Sunday, October 02, 2005

You could already be a winner!

How many times have you taken a call to another church . . . only to find (as Milton Adams put it) that “it may be a different can, but it’s the same old worms”?

That’s why I’ve put together this questionnaire. Any church that’s interested in giving me a call . . . just fill it out, send it in along with a $20 bill, and then we’ll talk.

Ready? Grab a #2 pencil, and start writing!

1. The last pastor of your church [circle all that apply]:
a. was a saint, no matter what the Grand Jury might have said!
b. retired, and now chairs the Church Board.
c. was doing fine, right up to the day he showed up at a Business Meeting wearing high heels and an evening gown.
d. disappeared – and while we don’t really miss him, we do wish he’d come back and show us how to run the church copier.

2. If your church was a TV show, which of the following would it be?
a. Fear Factor
b. Survivor
c. Desperate Housewives
d. Gilligan’s Island

3. Which statement best describes the way your church makes decisions?
a. We have a small group of key people who make all the decisions (whether the rest of us like it or not).
b. We wait until things reach a crisis; then panic.
c. We’ve formed a committee to answer this question – let us get back to you on that.
d. We favor an open-style of decision-making that doesn’t really accomplish anything, but it does make us all feel included.

4. Based on the way your church spends money, what are its real priorities?
a. We’re a historical preservation society that’s dedicated to the maintenance of our church building.
b. We like our peace and quiet; if somebody squawks, we just keep throwing money at them until they shut up.
c. Actually, we’re still trying to figure out where all the money went.
d. One of our previous pastors helped us develop a “mission and goals statement” that we used to set financial priorities. Now if we could just remember where we put it . . .

5. The youth of your church are:
a. Mainly attending another church.
b. The future of our church – but meanwhile, they need to learn the meaning of “reverence.”
c.
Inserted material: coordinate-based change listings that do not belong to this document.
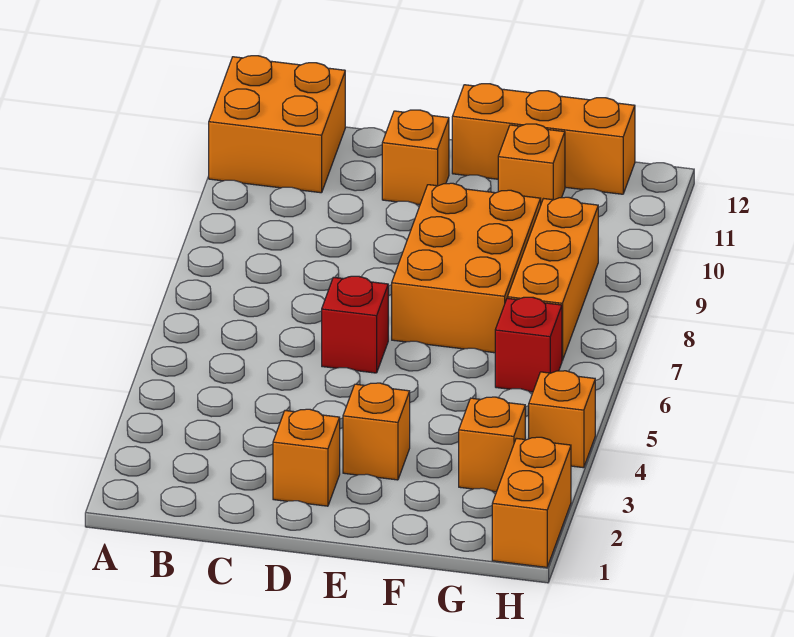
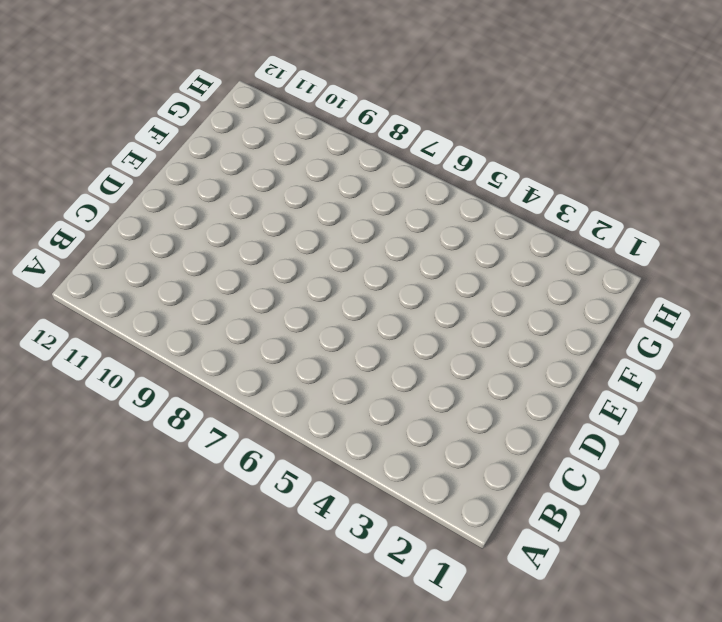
none -> orange 2x2 brick [209,56,345,193]
none -> orange 1x1 brick [273,409,340,506]
none -> red 1x1 brick [322,276,388,373]

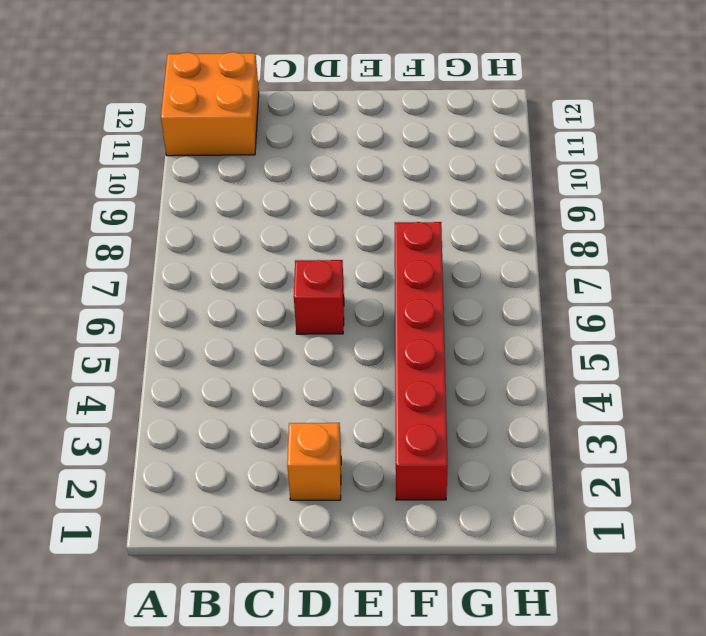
red 1x6 brick [395,222,448,500] -> orange 2x3 brick [392,183,541,353]
none -> orange 1x1 brick [382,110,449,205]
none -> orange 1x1 brick [343,383,410,480]
none -> orange 1x3 brick [452,84,635,194]

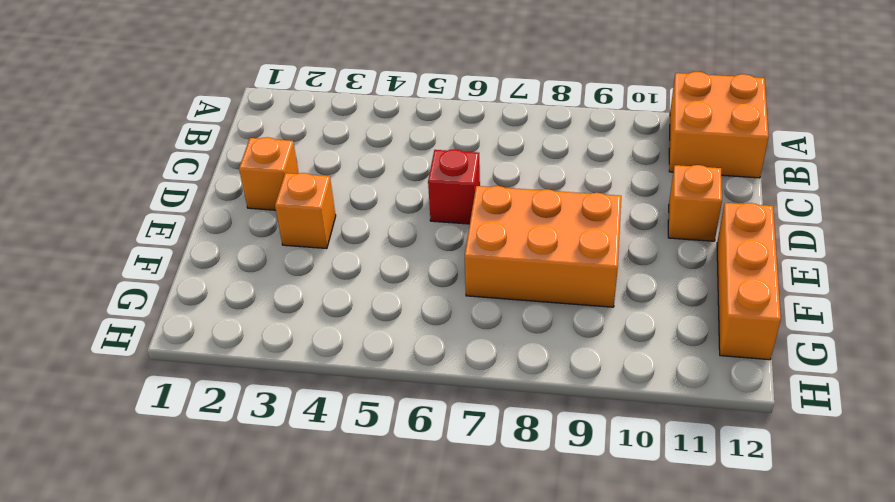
none -> orange 1x1 brick [498,124,565,203]
none -> orange 1x1 brick [459,397,525,492]
none -> red 1x1 brick [495,297,562,392]

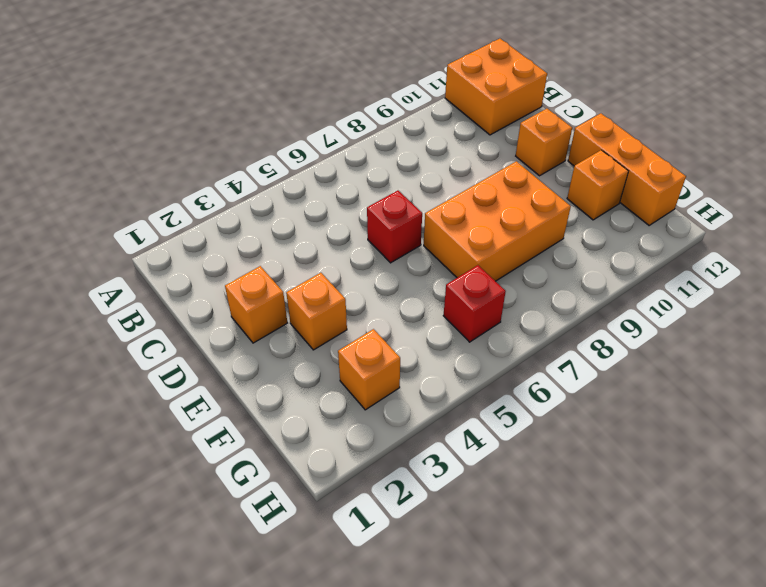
none -> orange 1x3 brick [507,197,598,361]
none -> orange 1x2 brick [492,437,571,567]
none -> orange 1x1 brick [529,371,595,468]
Largely the concern of an elderly couple who's been working in the Youth Department for 47-years, and has some real issues with co-dependency.
d. We need to talk about this later. In private.
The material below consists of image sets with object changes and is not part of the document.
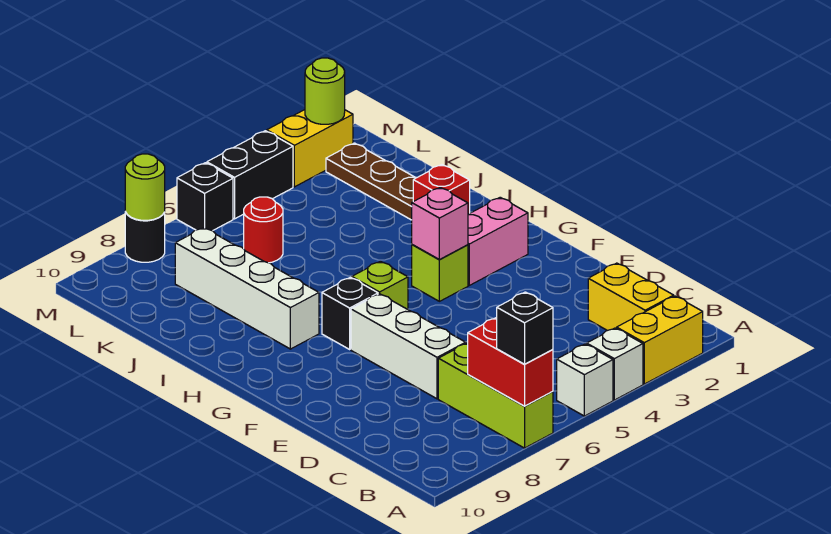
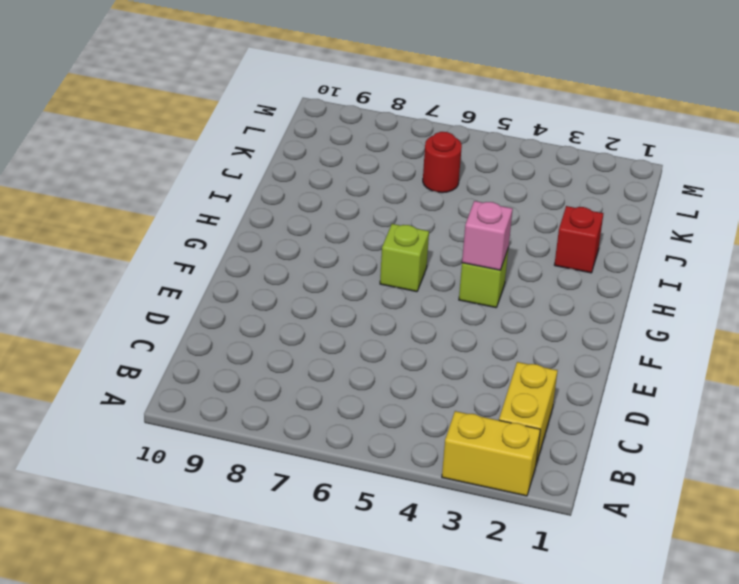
none -> white 1x1 brick [587,328,643,400]
none -> white 1x1 brick [557,344,613,416]
none -> lime 1x3 brick [438,343,553,448]

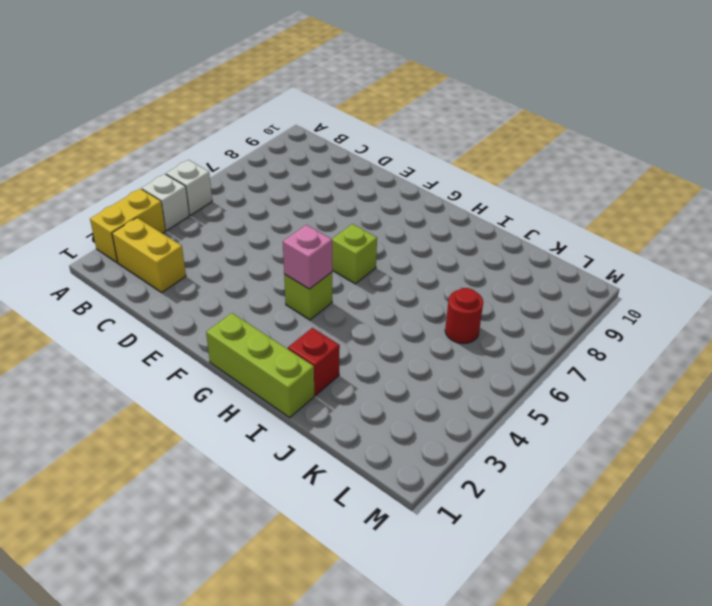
lime 1x3 brick [206,313,314,418] -> lime 1x3 brick moved to [438,343,553,448]
none -> white 1x3 brick [351,294,466,399]
none -> pink 1x2 brick [468,197,528,285]
none -> black 1x1 brick [322,277,378,349]

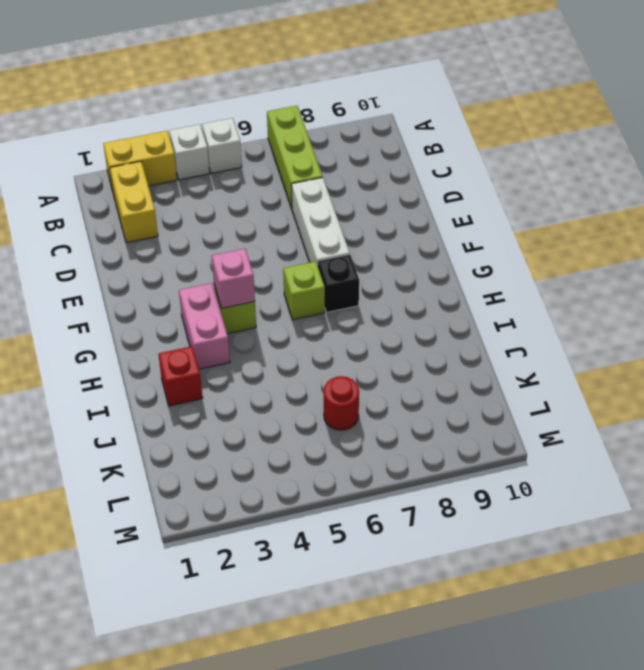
pink 1x2 brick [179,283,230,369] -> pink 1x2 brick turned to [468,197,528,285]
none -> white 1x4 brick [175,228,319,349]
none -> brown 1x3 plate [326,143,416,220]
none -> yellow 1x2 brick [267,110,353,187]

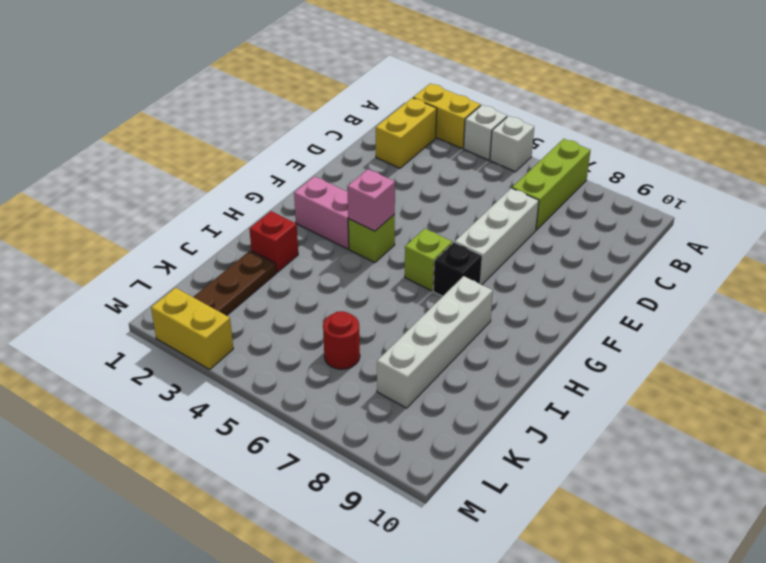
none -> black 1x2 brick [207,131,293,219]
none -> black 1x1 brick [177,163,233,231]
none -> black 1x1 round brick [125,212,165,262]

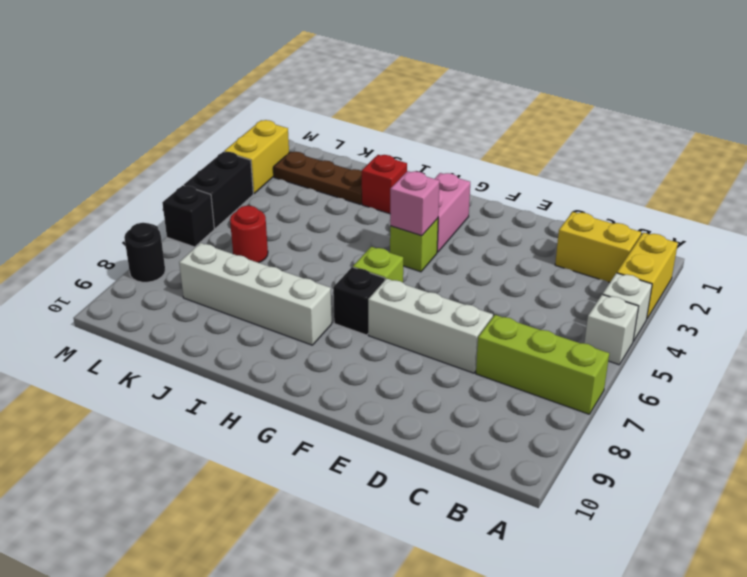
none -> red 1x2 brick [468,318,553,406]
none -> lime 1x1 round brick [305,58,345,124]
none -> lime 1x1 round brick [125,154,165,220]

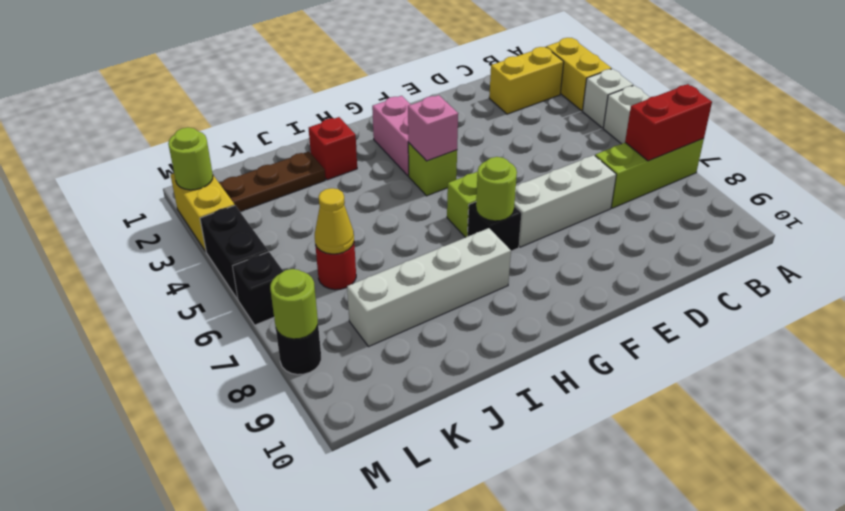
lime 1x1 round brick [476,157,517,221] -> none
yellow 1x1 cone [315,188,354,254] -> none
none -> black 1x1 brick [497,292,553,364]

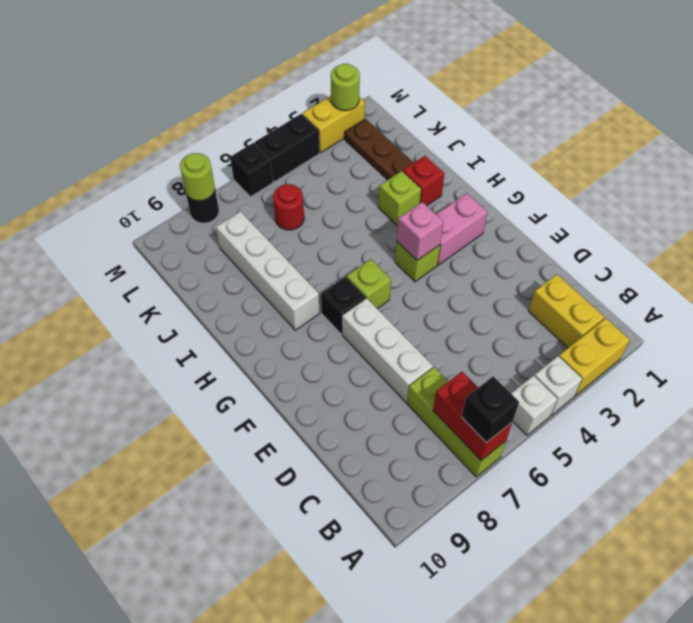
lime 1x1 brick [378,171,421,226] -> none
6. When you hear the word “evangelism,” your first reaction is to:
a. Set aside an afternoon to pass out leaflets door-to-door.
b. Take note of which evening they’ll talk about “the mark of the beast,” so that you can be sure to invite all of your Catholic relatives.
c. Schedule a four-week vacation.
d. Suspect that the pastor is using this an excuse to change the Order of Worship and bring in a "celebration" type worship service.

7. We sure hope that our new pastor:
a. Enjoys working with plumbing -- and if he knows how to install drywall, that's a bonus!
b. Straightens out the following people [supply names here]:
c. Does not use words like “paradigm shift,” “emergent,” and “post-modern.”
d. Desn't change a thing – in fact, we've a list of recent changes that we want him to un-do!

BONUS QUESTION: When was the last time somebody got food poisoning at one of your church potlucks?

Pastor Greg

And remember: "The more difficult it is to follow God in any set of circumstances, the greater the obligation to remain in those circumstances" -- William Barclay.

1 comment:

answer-man said...

ps I'm having a little trouble sending comments so if I do it twice please excuse me and I apologize.